Below are the records; give again exactly the lines from the one containing "Electoral presentó el Repositorio Nacional de" through the one containing "justo para que", leaving out pictures.
══════
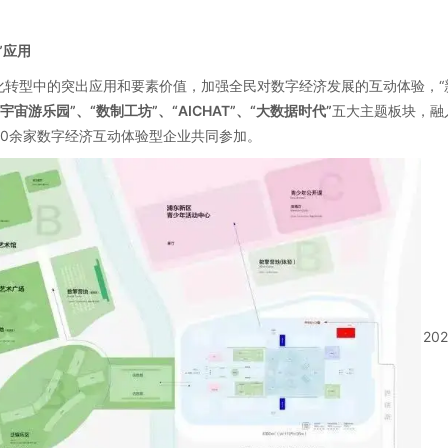
”应用
转型中的突出应用和要素价值，加强全民对数字经济发展的互动体验，“新
宇宙游乐园”、“数制工坊”、“AICHAT”、“大数据时代”
五大主题板块，融
0余家数字经济互动体验型企业共同参加。
20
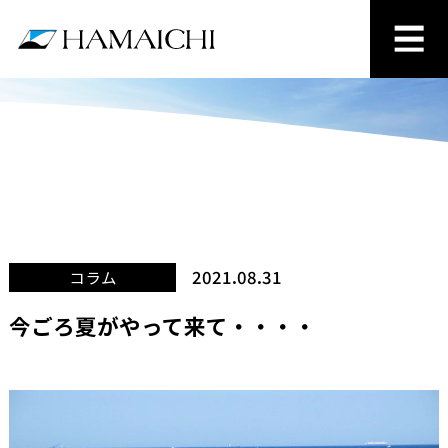
2021.08.31
コラム
今ごろ夏がやって来て・・・・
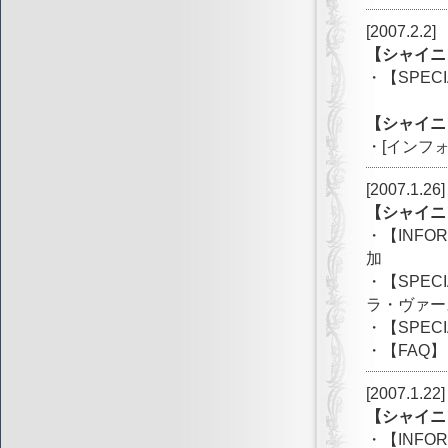
[2007.2.2]
【シャイニ
・【SPE
【シャイニ
・[インフ
[2007.1.26]
【シャイニ
・【INFORM
加
・【SPEC
ラ・ヴァー
・【SPEC
・【FAQ】
[2007.1.22]
【シャイニ
・【INFO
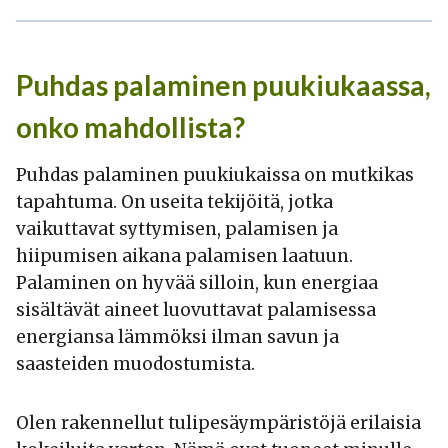
Puhdas palaminen puukiukaassa,
onko mahdollista?
Puhdas palaminen puukiukaissa on mutkikas
tapahtuma. On useita tekijöitä, jotka
vaikuttavat syttymisen, palamisen ja
hiipumisen aikana palamisen laatuun.
Palaminen on hyvää silloin, kun energiaa
sisältävät aineet luovuttavat palamisessa
energiansa lämmöksi ilman savun ja
saasteiden muodostumista.
Olen rakennellut tulipesäympäristöjä erilaisia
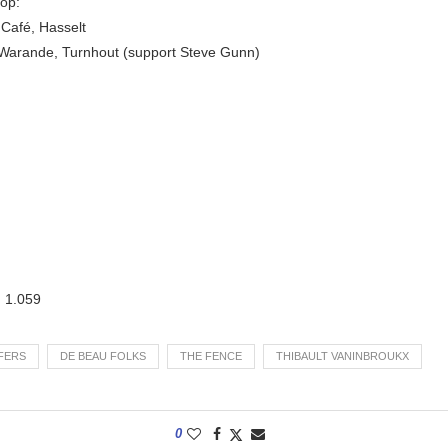
 op:
 Café, Hasselt
Warande, Turnhout (support Steve Gunn)
:
1.059
FERS
DE BEAU FOLKS
THE FENCE
THIBAULT VANINBROUKX
0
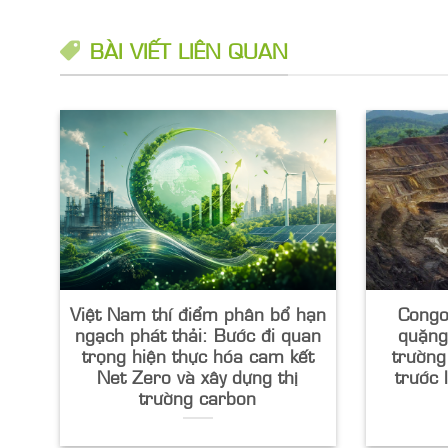
BÀI VIẾT LIÊN QUAN
Việt Nam thí điểm phân bổ hạn
Congo
ngạch phát thải: Bước đi quan
quặng
trọng hiện thực hóa cam kết
trường
Net Zero và xây dựng thị
trước 
trường carbon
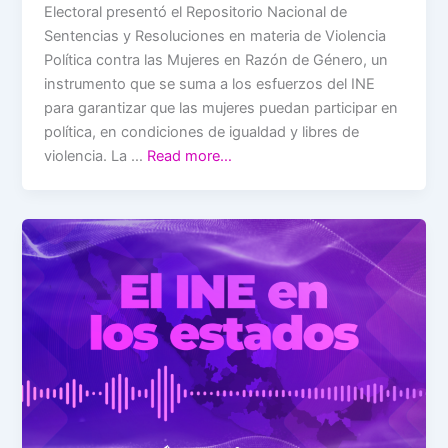
Electoral presentó el Repositorio Nacional de
Sentencias y Resoluciones en materia de Violencia
Política contra las Mujeres en Razón de Género, un
instrumento que se suma a los esfuerzos del INE
para garantizar que las mujeres puedan participar en
política, en condiciones de igualdad y libres de
violencia. La …
Read more…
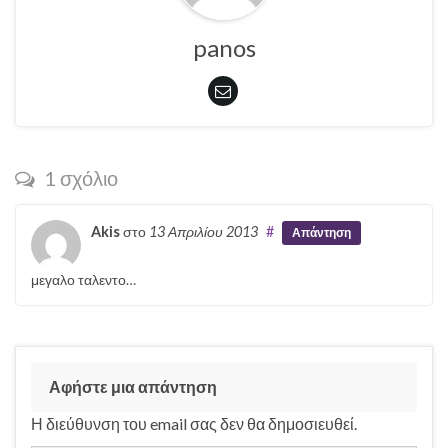
panos
1 σχόλιο
Akis
στο
13 Απριλίου 2013
#
Απάντηση
μεγαλο ταλεντο…
Αφήστε μια απάντηση
Η διεύθυνση του email σας δεν θα δημοσιευθεί.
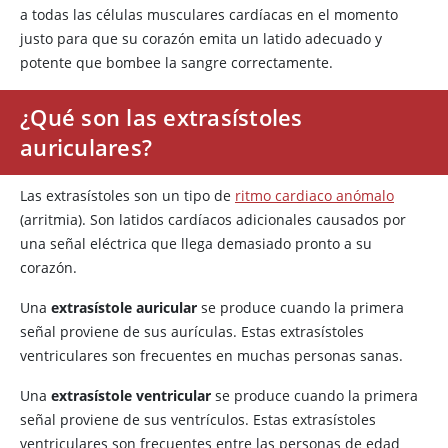
a todas las células musculares cardíacas en el momento
justo para que su corazón emita un latido adecuado y
potente que bombee la sangre correctamente.
¿Qué son las extrasístoles
auriculares?
Las extrasístoles son un tipo de
ritmo cardiaco anómalo
(arritmia). Son latidos cardíacos adicionales causados por
una señal eléctrica que llega demasiado pronto a su
corazón.
Una
extrasístole auricular
se produce cuando la primera
señal proviene de sus aurículas. Estas extrasístoles
ventriculares son frecuentes en muchas personas sanas.
Una
extrasístole ventricular
se produce cuando la primera
señal proviene de sus ventrículos. Estas extrasístoles
ventriculares son frecuentes entre las personas de edad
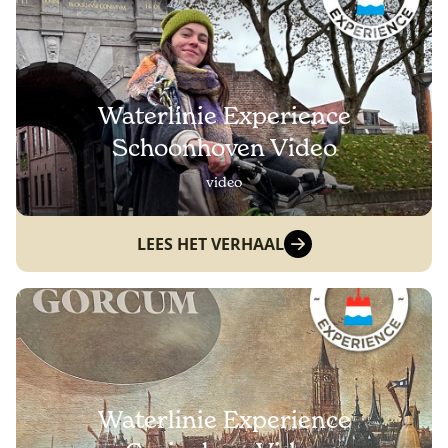
Waterlinie Experience
Schoonhoven Video
video
LEES HET VERHAAL
Waterlinie Experience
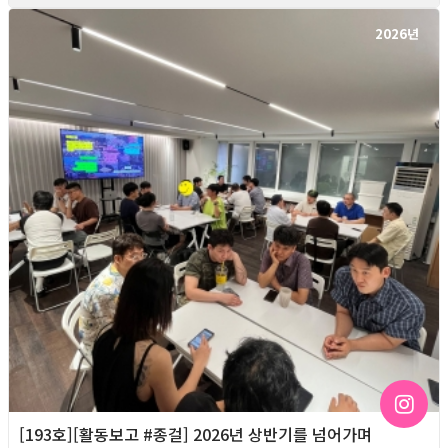
2026년
[193호][활동보고 #종걸] 2026년 상반기를 넘어가며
══════
_Expected output:_
Electoral presentó el Repositorio Nacional de
Sentencias y Resoluciones en materia de Violencia
Política contra las Mujeres en Razón de Género, un
instrumento que se suma a los esfuerzos del INE
para garantizar que las mujeres puedan participar en
política, en condiciones de igualdad y libres de
violencia. La …
Read more…
panos
1 σχόλιο
Akis
στο
13 Απριλίου 2013
#
Απάντηση
μεγαλο ταλεντο…
Αφήστε μια απάντηση
Η διεύθυνση του email σας δεν θα δημοσιευθεί.
a todas las células musculares cardíacas en el momento
justo para que su corazón emita un latido adecuado y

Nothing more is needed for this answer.